Age Of Digital Entanglement

Posted: 21st November 2011 by admin in New Technology Trends

On November 19, 2011, a single circuit board inside a computer router in Salt Lake City failed. The glitch cascaded, preventing air traffic control computers nationwide from communicating. Hundreds of flights were cancelled.

On May 6, 2010, The Dow Jones industrial average inexplicably plummeted almost 1,000 points in minutes, only to mysteriously rise before the day ended. had the “flash crash” not reversed itself, a global financial meltdown would have ensued.

We humans have linked our destinies with our machines. Our technology has gotten so complex that we no longer can understand it or fully control it. We have entered the Age of Entanglement.

When humans lived in the jungle, they thought that nature’s displays arouse from mystical qualities. In the Dark Ages humans blamed the gods for causing unforeseen events that altered people’s lives. But the Enlightenment brought reason to bear; scientific analysis made sense of more and more of the world. We began to feel in control, and our understanding gave us the power to construct our complex environment of technology.

The Internet is a case in point. Most people may nit realize that they depend on the Internet when they place a telephone call or fly an airplane. In our intertwined world, it is increasingly difficult to understand the very systems we have built or how to repair them. Weeks after the financial crush, regulators installed new trading circuit breakers they hoped would prevent another collapse, but they can’t be certain the fixes will actually work.
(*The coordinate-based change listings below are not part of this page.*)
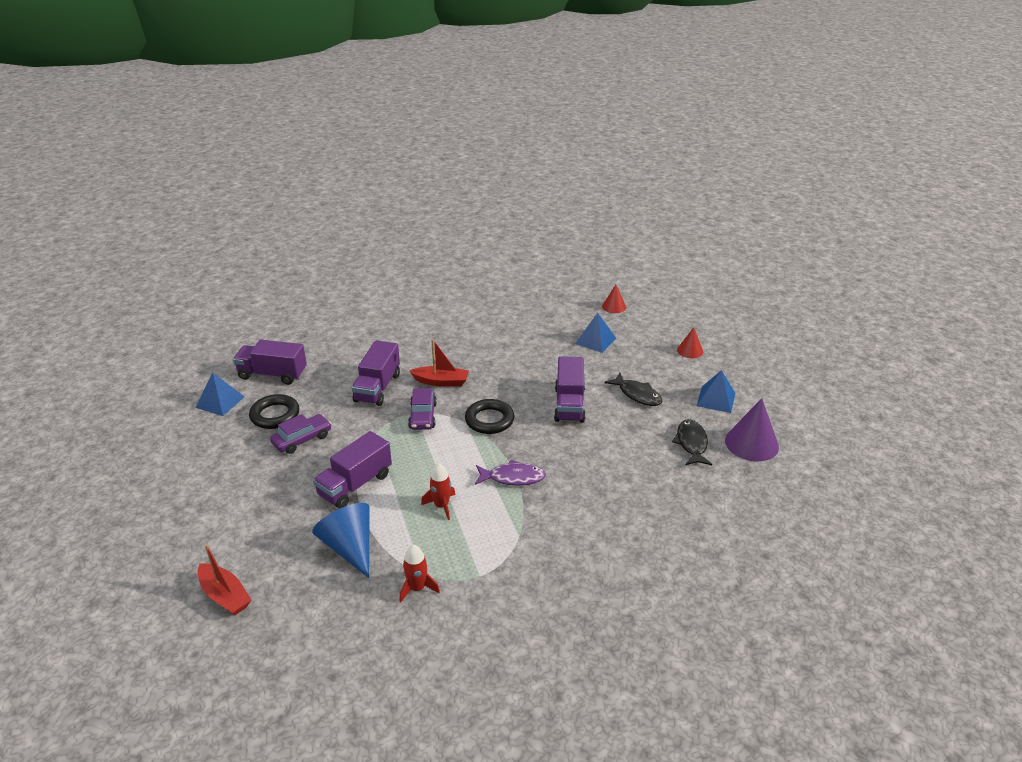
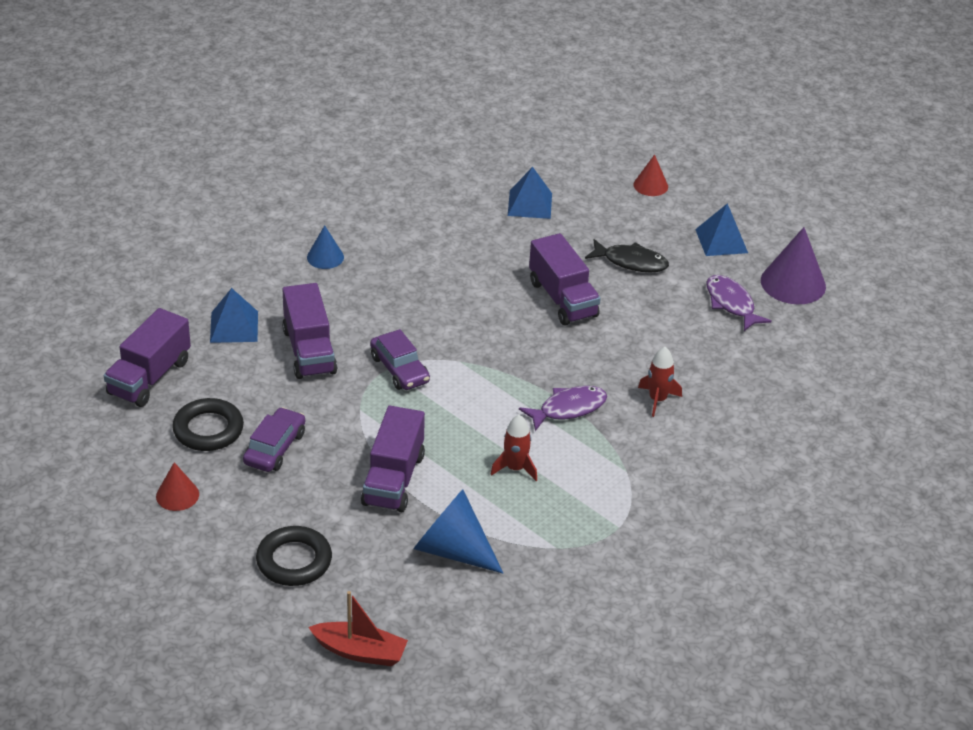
camera: 30 degrees left, 5 degrees up
(220, 402) = (114, 436): blue pyramid -> blue pyramid (234, 326)
(272, 374) = (149, 377): purple truck -> purple truck turned 45 degrees counterclockwise
(417, 588) = (565, 564): red rocket -> red rocket (657, 400)
(438, 336) = (325, 257): none -> blue cone
(441, 382) = (384, 318): red boat -> none
(489, 420) = (485, 348): black ring -> black ring (294, 561)
(614, 306) = (517, 149): red cone -> red cone (177, 495)
(691, 443) = (731, 304): black fish -> purple fish

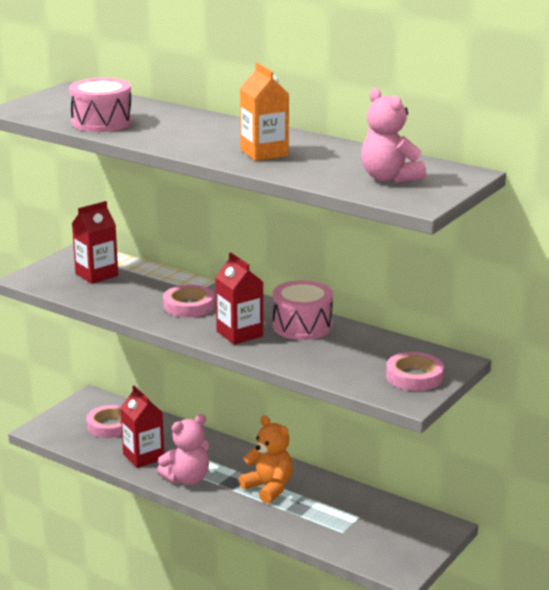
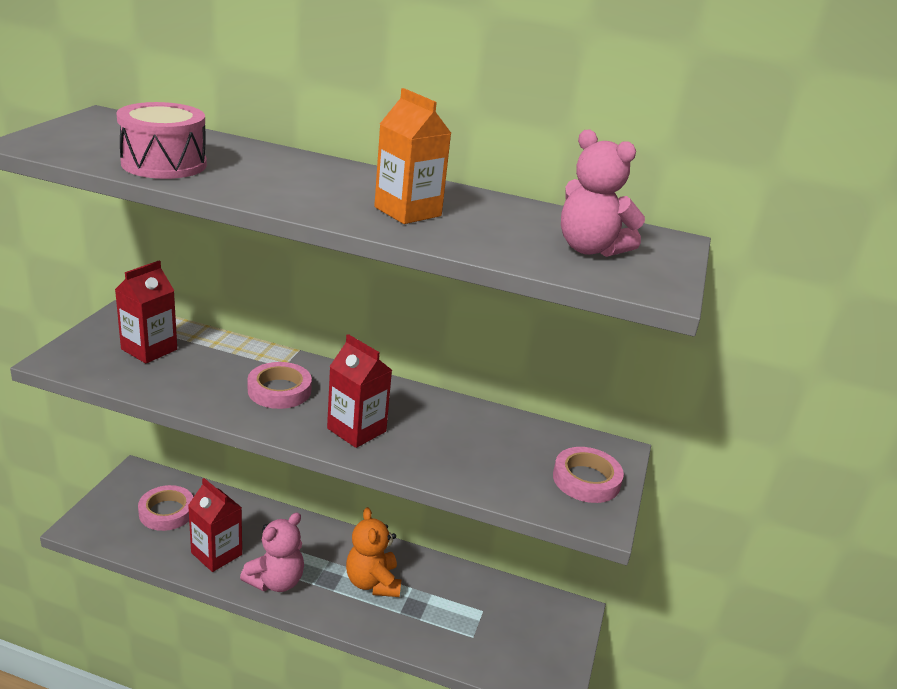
camera: 20 degrees left, 5 degrees up
(269, 488) = (373, 582): orange teddy bear -> orange teddy bear turned 135 degrees counterclockwise
(302, 326) = (425, 412): pink drum -> none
Back in 20th century, programmers could tell a computer exactly what to do. They exercised absolute control in a system they completely understood. Today programmers link complicated modules developed by others, without fully knowing how the pieces function. A program, that, say, directs trucks to restock stores needs to find the locations of the trucks and warehouses, maps of the streets and the inventories of stores. The program follows this information by connecting to other programs via Internet. It might also support systems that truck packages, pay drivers and track truck maintenance.

Expand the picture to include factories and power plants, as well as salespeople, advertisers, insurers, regulators, and stock traders, and you begin to see the entangled system behind so many daily decisions.Although we created it, we did not exactly design it. It evolved. We are now dependent on it and not entirely in command.Each expert knows a piece of the puzzle, but the big picture is too big to comprehend.